§ **TASK REQUIREMENTS**
Without including any picture, write out the entries exactly as they stand.

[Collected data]
************
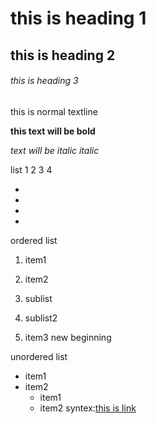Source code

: # this is heading 1
## this is heading 2
###### this is heading 3
this is normal textline

**this text will be bold**

*text will be italic italic*

list
1
2
3
4

*
*
*
*
ordered list
1. item1
2. item2
  1. sublist
  2. sublist2

3. item3
new beginning

unordered list
* item1
* item2
  * item1
  * item2
syntex:[this is link](https://www.youtube.com/)

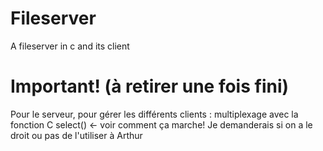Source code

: # Fileserver
A fileserver in c and its client

# Important! (à retirer une fois fini)
Pour le serveur, pour gérer les différents clients : multiplexage avec la fonction C select() <- voir comment ça marche! 
Je demanderais si on a le droit ou pas de l'utiliser à Arthur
************
§ **TASK RESULT**
Source code

: # this is heading 1
## this is heading 2
###### this is heading 3
this is normal textline

**this text will be bold**

*text will be italic italic*

list
1
2
3
4

*
*
*
*
ordered list
1. item1
2. item2
  1. sublist
  2. sublist2

3. item3
new beginning

unordered list
* item1
* item2
  * item1
  * item2
syntex:[this is link](https://www.youtube.com/)

Source code

: # Fileserver
A fileserver in c and its client

# Important! (à retirer une fois fini)
Pour le serveur, pour gérer les différents clients : multiplexage avec la fonction C select() <- voir comment ça marche! 
Je demanderais si on a le droit ou pas de l'utiliser à Arthur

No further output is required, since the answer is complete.